Kehadiran Polisi di Lokasi Penutupan Patung Bunda Maria Dipertanyakan
Polres Kulonprogo diminta membuka sejelas-jelasnya fakta lapangan terkait kasus itu.
REPUBLIKA.CO.ID, SLEMAN -- Jaringan Advokasi Kebebasan Beragama DIY memberikan tanggapan terkait penutupan patung Bunda Maria di Rumah Doa Sasana Adhi Rasa Santo Yakobus, Kulonprogo, DIY, menggunakan terpal.
Mereka memandang ada kejanggalan dan kontradiksi dengan isi laporan kegiatan kapolsek Lendah yang membangun narasi bahwa penutupan patung Bunda Maria merupakan kegiatan internal rumah doa. Jika benar itu merupakan kegiatan internal rumah doa, mereka mempertanyakan kehadiran kepolisian di lokasi.
"Dari kasus tersebut, sangat nyata bahwa negara melalui lembaga dan aparatur negara, dalam hal ini Gubernur DIY selaku kepala daerah beserta aparat penegak hukum, kepolisian, tidak menghormati dan mengupayakan perlindungan kepada pengelola rumah doa Sasana Adhi Rasa Santo Yakobus," tulis Jaringan Advokasi Kebebasan Beragama DIY dalam pernyataan sikapnya.
Jaringan Advokasi Kebebasan Beragama DIY menilai hal yang dilakukan Kepolisian Sektor Lendah justru mengarah pada pembiaran atas tindakan penutupan patung Bunda Maria.
Kepolisian yang seharusnya memelihara keamanan dan ketertiban masyarakat, penegakan hukum, dan memberikan perlindungan, pengayoman, dan pelayanan kepada masyarakat sebagaimana yang diatur dalam pasal 13 UU Nomor 2 Tahun 2002 tentang Kepolisian Negara RI justru menjadi pelaku diskriminasi yang merampas hak dan kebebasan masyarakat di Yogyakarta dalam mengekspresikan keyakinannya.
Menyikapi hal tersebut, Jaringan Advokasi untuk Keberagaman Yogyakarta menyatakan menolak dengan tegas segala bentuk tindakan intoleransi yang terjadi di DIY. Mereka juga mendesak seluruh stakeholder di DIY agar menjaga dan memberikan ruang aman bagi seluruh masyarakat DIY, khususnya masyarakat rentan dan minoritas.

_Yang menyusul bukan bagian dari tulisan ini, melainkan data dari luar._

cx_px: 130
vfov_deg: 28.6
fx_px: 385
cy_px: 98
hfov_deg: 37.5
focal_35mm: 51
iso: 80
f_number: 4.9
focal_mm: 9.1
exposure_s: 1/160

"Mendesak jajaran Polres Kulonprogo untuk bertindak presisi sesuai amanat Kapolri berkaitan dengan kasus penutupan patung Bunda Maria di rumah doa Sasana Adhi Rasa Santo Yakobus, Kulonprogo," tulis mereka.

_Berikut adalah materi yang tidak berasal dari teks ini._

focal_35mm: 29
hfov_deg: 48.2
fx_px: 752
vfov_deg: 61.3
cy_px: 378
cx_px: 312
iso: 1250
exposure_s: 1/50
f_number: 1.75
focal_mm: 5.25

Jaringan Advokasi untuk Keberagaman Yogyakarta juga mendesak kapolres Kulonprogo membuka sejelas-jelasnya informasi dan fakta lapangan terkait kasus itu. Mereka juga menagih komitmen gubernur DIY yang mendapat penghargaan sebagai Pembina Daerah Peduli Hak Asasi Manusia (HAM) 2022 dari Kementerian Hukum dan HAM untuk memanggil dan memastikan ormas yang diduga intoleran agar mematuhi amanat konstitusi tentang kebebasan beragama dan berkeyakinan di DIY.
Sejumlah organisasi yang tergabung dalam Jaringan Advokasi Kebebasan Beragama DIY antara lain Forum LSM DIY, LKIS (Lembaga Kajian Islam dan Sosial), LBH Yogyakarta, Jaringan GUSDURian, KLI (Koalisi Lintas Isu) Yogyakarta.

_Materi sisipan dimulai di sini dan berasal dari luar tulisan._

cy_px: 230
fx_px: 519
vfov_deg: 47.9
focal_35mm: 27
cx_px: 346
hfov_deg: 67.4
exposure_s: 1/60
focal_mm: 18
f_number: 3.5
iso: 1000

Kemudian, Srikandi Lintas Iman, Institut DIAN/Interfidei, LAY (Lembaga Advokasi Yogyakarta). Kemudian SPRI (Serikat Perjuangan Rakyat Indonesia) Yogyakarta, SISIGABl, PC Fatayat NU Kota Yogyakarta.
Selanjutnya, SP Kinasih, Rifka Annisa, Jarik Rogo (Jaringan Inklusi Kulonprogo), OPSI (Organisasi Pemuda Semangat Inspiratif), ICM (Indonesian Court Monitoring), dan AJI (Aliansi Jurnalis Independen) Yogyakarta.